> DOCUMENT TEXT
====

For both EEG and MEG, extracted values were submitted to paired-sample t-tests at the group level to assess differences between the single-target baseline and the T2 response at each SOA. Repeated-measures analyses of variance were also performed on the responses to visual T2, with factors of SOA (100, 300, 700 ms) and session (auditory-visual, visual-visual). For comparisons using a within-session T2-only baseline (see results), the same principles were employed. Again, auditory and visual COIs were derived from grand averages that gave equal weight to T2 responses separately estimated for each type of dual-target trial, along with comparison T2-alone responses.
We note that comparing two estimated T2 responses—one obtained by subtracting no-target from T2-alone, the other by subtracting T1-alone from T1 + T2—is formally a test for additivity of the T1 and T2 responses on the T1 + T2 trial. Following usual practice (see, e.g., Ptito et al. 2008; Valdes-Sosa et al. 2004), we interpret any difference between the two subtractions in terms of changed T2 response, but a change in T1 response for T1-alone and T1 + T2 trials will also affect the [(T1 + T2) − T1-alone] subtraction. Accordingly, data from an attentional blink design are ambiguous in distinguishing altered T2 response from altered T1 response; for present purposes, however, the key point is that equal T2 estimates from the two subtractions imply perfect additivity of T1 and T2 responses.

====

> WHAT YOU WILL DO
1. In the EEG and MEG analysis passage, which two factors were used in the repeated-measures analyses of variance on the visual T2 responses?
2. Please write out everything in the EEG and MEG analysis passage from "We note that" down to "and T2 responses.".
The material isn't needed for anything here.

> DATA BLOCK
====

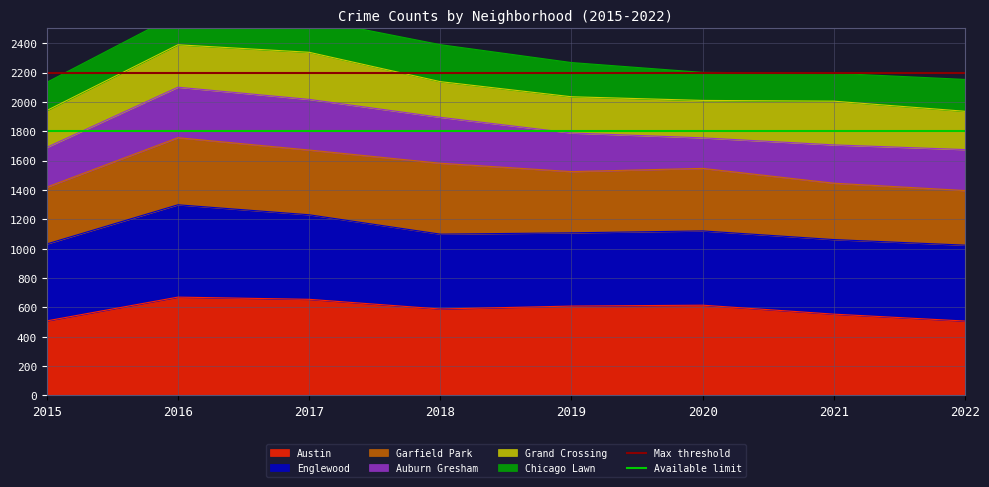

True or false: Austin has a value of 507 at 2022.

True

====

> SOLUTION LIST
1. SOA (100, 300, 700 ms) and session (auditory-visual, visual-visual).

2.
We note that comparing two estimated T2 responses—one obtained by subtracting no-target from T2-alone, the other by subtracting T1-alone from T1 + T2—is formally a test for additivity of the T1 and T2 responses on the T1 + T2 trial. Following usual practice (see, e.g., Ptito et al. 2008; Valdes-Sosa et al. 2004), we interpret any difference between the two subtractions in terms of changed T2 response, but a change in T1 response for T1-alone and T1 + T2 trials will also affect the [(T1 + T2) − T1-alone] subtraction. Accordingly, data from an attentional blink design are ambiguous in distinguishing altered T2 response from altered T1 response; for present purposes, however, the key point is that equal T2 estimates from the two subtractions imply perfect additivity of T1 and T2 responses.